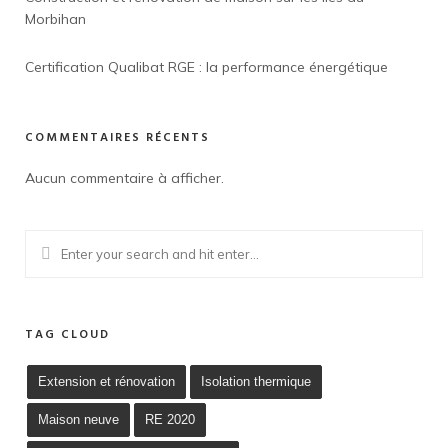
Morbihan
Certification Qualibat RGE : la performance énergétique
COMMENTAIRES RÉCENTS
Aucun commentaire à afficher.
TAG CLOUD
Extension et rénovation
Isolation thermique
Maison neuve
RE 2020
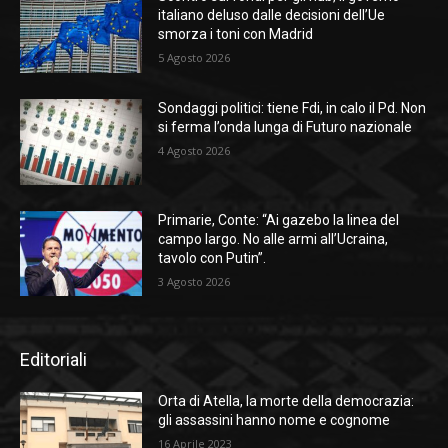
italiano deluso dalle decisioni dell’Ue
smorza i toni con Madrid
5 Agosto 2026
Sondaggi politici: tiene Fdi, in calo il Pd. Non
si ferma l’onda lunga di Futuro nazionale
4 Agosto 2026
Primarie, Conte: “Ai gazebo la linea del
campo largo. No alle armi all’Ucraina,
tavolo con Putin”.
3 Agosto 2026
Editoriali
Orta di Atella, la morte della democrazia:
gli assassini hanno nome e cognome
16 Aprile 2023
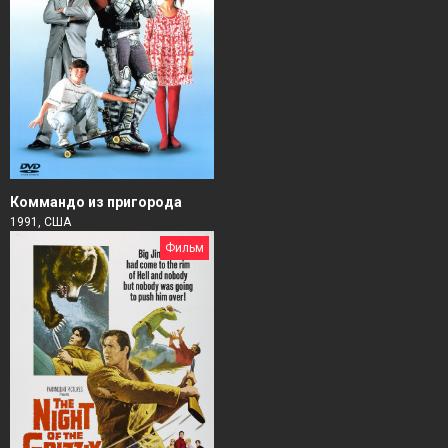
Коммандо из пригорода
1991, США
Фильм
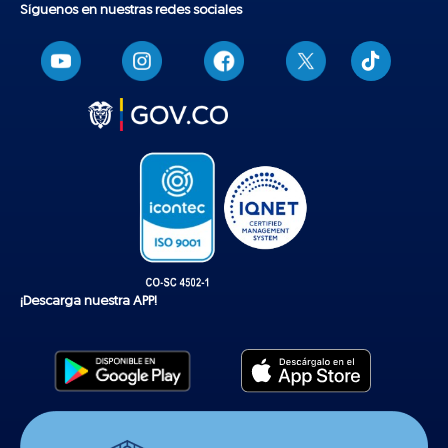
Síguenos en nuestras redes sociales
T
i
k
t
o
k
¡Descarga nuestra APP!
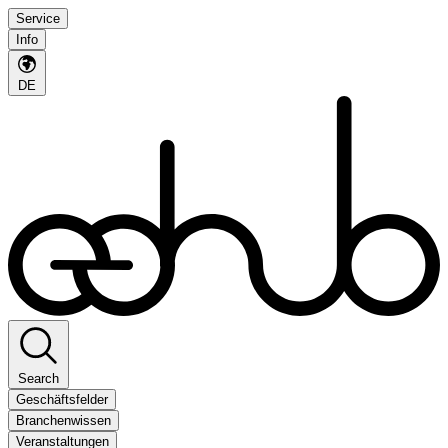
Service
Info
DE
Search
Geschäftsfelder
Branchenwissen
Veranstaltungen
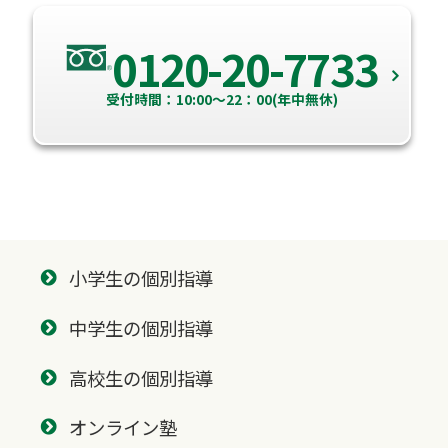
0120-20-7733
受付時間：10:00～22：00(年中無休)
小学生の個別指導
中学生の個別指導
高校生の個別指導
オンライン塾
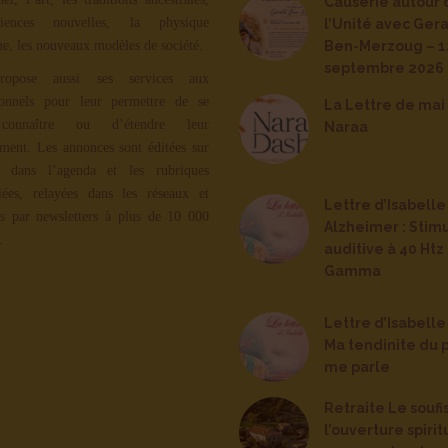
Causerie autour 
iences nouvelles, la physique
l’Unité avec Ger
ue, les nouveaux modèles de société.
Ben-Merzoug – 12
septembre 2026
ropose aussi ses services aux
ionnels pour leur permettre de se
La Lettre de mai
 connaître ou d’étendre leur
Naraa
ment. Les annonces sont éditées sur
, dans l’agenda et les rubriques
iées, relayées dans les réseaux et
Lettre d’Isabelle
s par newsletters à plus de 10 000
Alzheimer : Stim
.
auditive à 40 Ht
Gamma
Lettre d’Isabelle
Ma tendinite du 
me parle
Retraite Le souf
l’ouverture spirit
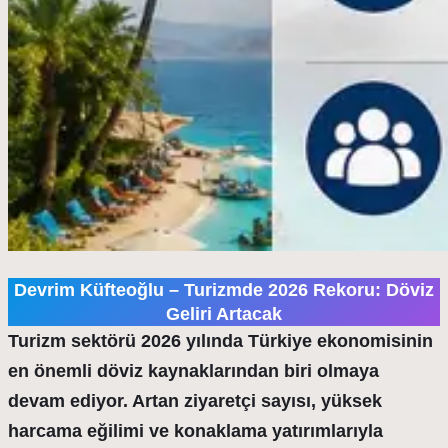
Devrim Küfteoğlu – Turizmde 2026 Rekoru: Döviz
Geliri Artacak
Turizm sektörü 2026 yılında Türkiye ekonomisinin
en önemli döviz kaynaklarından biri olmaya
devam ediyor. Artan ziyaretçi sayısı, yüksek
harcama eğilimi ve konaklama yatırımlarıyla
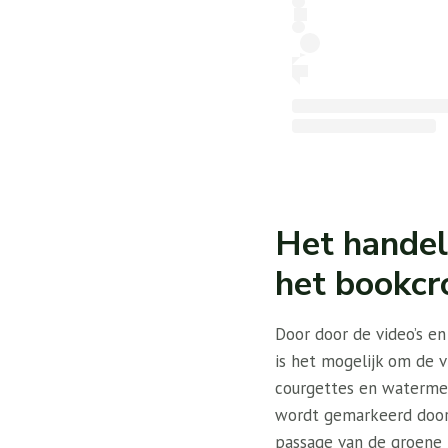
Het handel
het bookcr
Door door de video’s en
is het mogelijk om de 
courgettes en watermel
wordt gemarkeerd door 
passage van de groene 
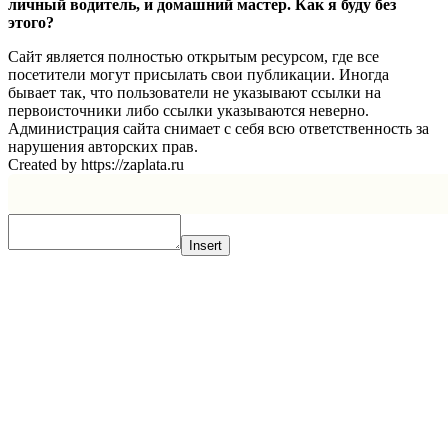
личный водитель, и домашний мастер. Как я буду без
этого?
Сайт является полностью открытым ресурсом, где все
посетители могут присылать свои публикации. Иногда
бывает так, что пользователи не указывают ссылки на
первоисточники либо ссылки указываются неверно.
Администрация сайта снимает с себя всю ответственность за
нарушения авторских прав.
Created by https://zaplata.ru
Insert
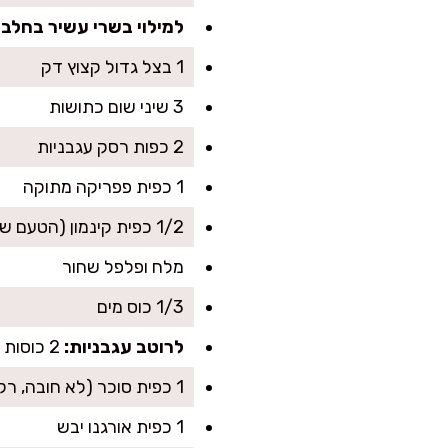
למילוי בשרי עשיר בחלבון
1 בצל גדול קצוץ דק
3 שיני שום כתושות
2 כפות רסק עגבניות
1 כפית פפריקה מתוקה
1/2 כפית קינמון (הטעם של מוסקה של סבתא אצלי מתחיל כאן)
מלח ופלפל שחור
1/3 כוס מים
לרוטב עגבניות:
2 כוסות עגבניות מרוסקות (או פסאטה)
1 כפית סוכר (לא חובה, רק אם העגבניות חומציות)
1 כפית אורגנו יבש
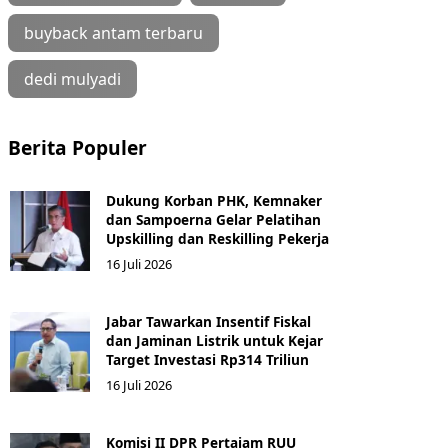
buyback antam terbaru
dedi mulyadi
Berita Populer
Dukung Korban PHK, Kemnaker
dan Sampoerna Gelar Pelatihan
Upskilling dan Reskilling Pekerja
16 Juli 2026
Jabar Tawarkan Insentif Fiskal
dan Jaminan Listrik untuk Kejar
Target Investasi Rp314 Triliun
16 Juli 2026
Komisi II DPR Pertajam RUU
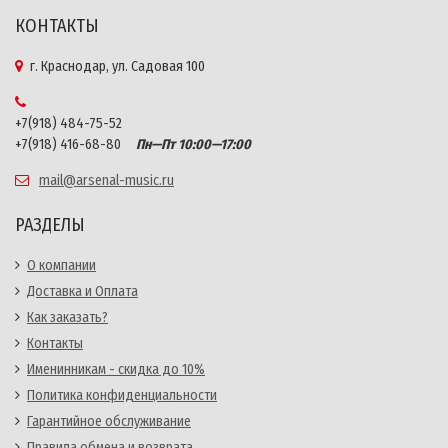
КОНТАКТЫ
г. Краснодар, ул. Садовая 100
+7(918) 484-75-52
+7(918) 416-68-80
Пн—Пт 10:00—17:00
mail@arsenal-music.ru
РАЗДЕЛЫ
О компании
Доставка и Оплата
Как заказать?
Контакты
Именинникам - скидка до 10%
Политика конфиденциальности
Гарантийное обслуживание
Правила обмена и возврата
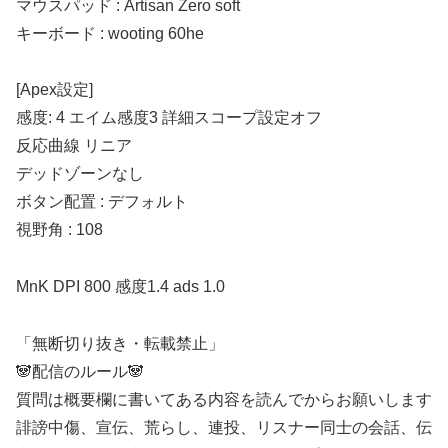
マウスパッド : Artisan Zero soft
キーボード : wooting 60he
[Apex設定]
感度: 4 エイム感度3 詳細スコープ設定オフ
反応曲線 リニア
デッドゾーンなし
ボタン配置 : デフォルト
視野角 : 108
MnK DPI 800 感度1.4 ads 1.0
「無断切り抜き・転載禁止」
🐼配信のルール🐼
質問は概要欄に書いてある内容を読んでからお願いします
誹謗中傷、宣伝、荒らし、連投、リスナー同士の会話、伝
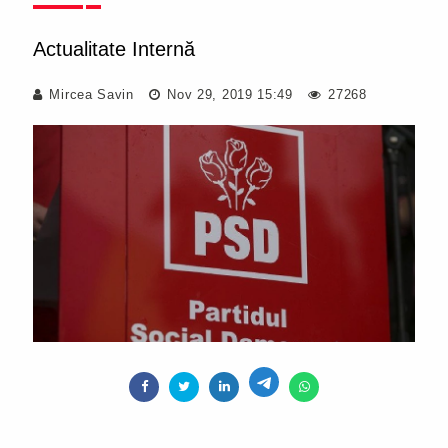
Actualitate Internă
Mircea Savin
Nov 29, 2019 15:49
27268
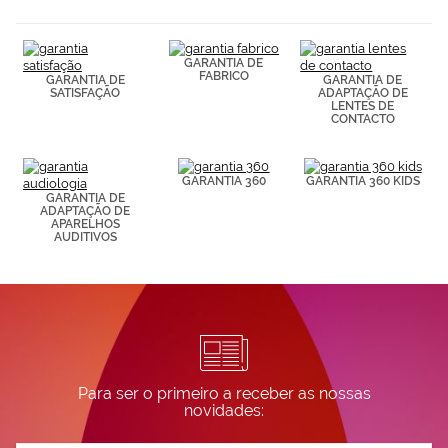
(por ejemplo,
de páginas
visitadas).
GARANTIA DE
Puedes
FABRICO
GARANTIA DE
GARANTIA DE
consultar más
SATISFAÇÃO
ADAPTAÇÃO DE
información en
LENTES DE
nuestra
CONTACTO
Política de
Cookies.
GARANTIA 360
GARANTIA 360 KIDS
GARANTIA DE
ADAPTAÇÃO DE
APARELHOS
AUDITIVOS
Para ser o primeiro a receber as nossas
novidades:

• Your task: Would you give the data above again word for word, minus the pictures?

• Answer box:
Morbihan
Certification Qualibat RGE : la performance énergétique
COMMENTAIRES RÉCENTS
Aucun commentaire à afficher.
TAG CLOUD
Extension et rénovation
Isolation thermique
Maison neuve
RE 2020
italiano deluso dalle decisioni dell’Ue
smorza i toni con Madrid
5 Agosto 2026
Sondaggi politici: tiene Fdi, in calo il Pd. Non
si ferma l’onda lunga di Futuro nazionale
4 Agosto 2026
Primarie, Conte: “Ai gazebo la linea del
campo largo. No alle armi all’Ucraina,
tavolo con Putin”.
3 Agosto 2026
Editoriali
Orta di Atella, la morte della democrazia:
gli assassini hanno nome e cognome
16 Aprile 2023
Коммандо из пригорода
1991, США
Фильм
Síguenos en nuestras redes sociales
T
i
k
t
o
k
¡Descarga nuestra APP!
Service
Info
DE
Search
Geschäftsfelder
Branchenwissen
Veranstaltungen
0120-20-7733
受付時間：10:00～22：00(年中無休)
小学生の個別指導
中学生の個別指導
高校生の個別指導
オンライン塾
Causerie autour 
iences nouvelles, la physique
l’Unité avec Ger
ue, les nouveaux modèles de société.
Ben-Merzoug – 12
septembre 2026
ropose aussi ses services aux
ionnels pour leur permettre de se
La Lettre de mai
 connaître ou d’étendre leur
Naraa
ment. Les annonces sont éditées sur
, dans l’agenda et les rubriques
iées, relayées dans les réseaux et
Lettre d’Isabelle
s par newsletters à plus de 10 000
Alzheimer : Stim
.
auditive à 40 Ht
Gamma
Lettre d’Isabelle
Ma tendinite du 
me parle
Retraite Le souf
l’ouverture spirit
Devrim Küfteoğlu – Turizmde 2026 Rekoru: Döviz
Geliri Artacak
Turizm sektörü 2026 yılında Türkiye ekonomisinin
en önemli döviz kaynaklarından biri olmaya
devam ediyor. Artan ziyaretçi sayısı, yüksek
harcama eğilimi ve konaklama yatırımlarıyla
Het handel
het bookcr
Door door de video’s en
is het mogelijk om de 
courgettes en watermel
wordt gemarkeerd door 
passage van de groene 
личный водитель, и домашний мастер. Как я буду без
этого?
Сайт является полностью открытым ресурсом, где все
посетители могут присылать свои публикации. Иногда
бывает так, что пользователи не указывают ссылки на
первоисточники либо ссылки указываются неверно.
Администрация сайта снимает с себя всю ответственность за
нарушения авторских прав.
Created by https://zaplata.ru
Insert
למילוי בשרי עשיר בחלבון
1 בצל גדול קצוץ דק
3 שיני שום כתושות
2 כפות רסק עגבניות
1 כפית פפריקה מתוקה
1/2 כפית קינמון (הטעם של מוסקה של סבתא אצלי מתחיל כאן)
מלח ופלפל שחור
1/3 כוס מים
לרוטב עגבניות:
2 כוסות עגבניות מרוסקות (או פסאטה)
1 כפית סוכר (לא חובה, רק אם העגבניות חומציות)
1 כפית אורגנו יבש
buyback antam terbaru
dedi mulyadi
Berita Populer
Dukung Korban PHK, Kemnaker
dan Sampoerna Gelar Pelatihan
Upskilling dan Reskilling Pekerja
16 Juli 2026
Jabar Tawarkan Insentif Fiskal
dan Jaminan Listrik untuk Kejar
Target Investasi Rp314 Triliun
16 Juli 2026
Komisi II DPR Pertajam RUU
КОНТАКТЫ
г. Краснодар, ул. Садовая 100
+7(918) 484-75-52
+7(918) 416-68-80
Пн—Пт 10:00—17:00
mail@arsenal-music.ru
РАЗДЕЛЫ
О компании
Доставка и Оплата
Как заказать?
Контакты
Именинникам - скидка до 10%
Политика конфиденциальности
Гарантийное обслуживание
Правила обмена и возврата
マウスパッド : Artisan Zero soft
キーボード : wooting 60he
[Apex設定]
感度: 4 エイム感度3 詳細スコープ設定オフ
反応曲線 リニア
デッドゾーンなし
ボタン配置 : デフォルト
視野角 : 108
MnK DPI 800 感度1.4 ads 1.0
「無断切り抜き・転載禁止」
🐼配信のルール🐼
質問は概要欄に書いてある内容を読んでからお願いします
誹謗中傷、宣伝、荒らし、連投、リスナー同士の会話、伝
Actualitate Internă
Mircea Savin
Nov 29, 2019 15:49
27268
(por ejemplo,
de páginas
visitadas).
GARANTIA DE
Puedes
FABRICO
GARANTIA DE
GARANTIA DE
consultar más
SATISFAÇÃO
ADAPTAÇÃO DE
información en
LENTES DE
nuestra
CONTACTO
Política de
Cookies.
GARANTIA 360
GARANTIA 360 KIDS
GARANTIA DE
ADAPTAÇÃO DE
APARELHOS
AUDITIVOS
Para ser o primeiro a receber as nossas
novidades:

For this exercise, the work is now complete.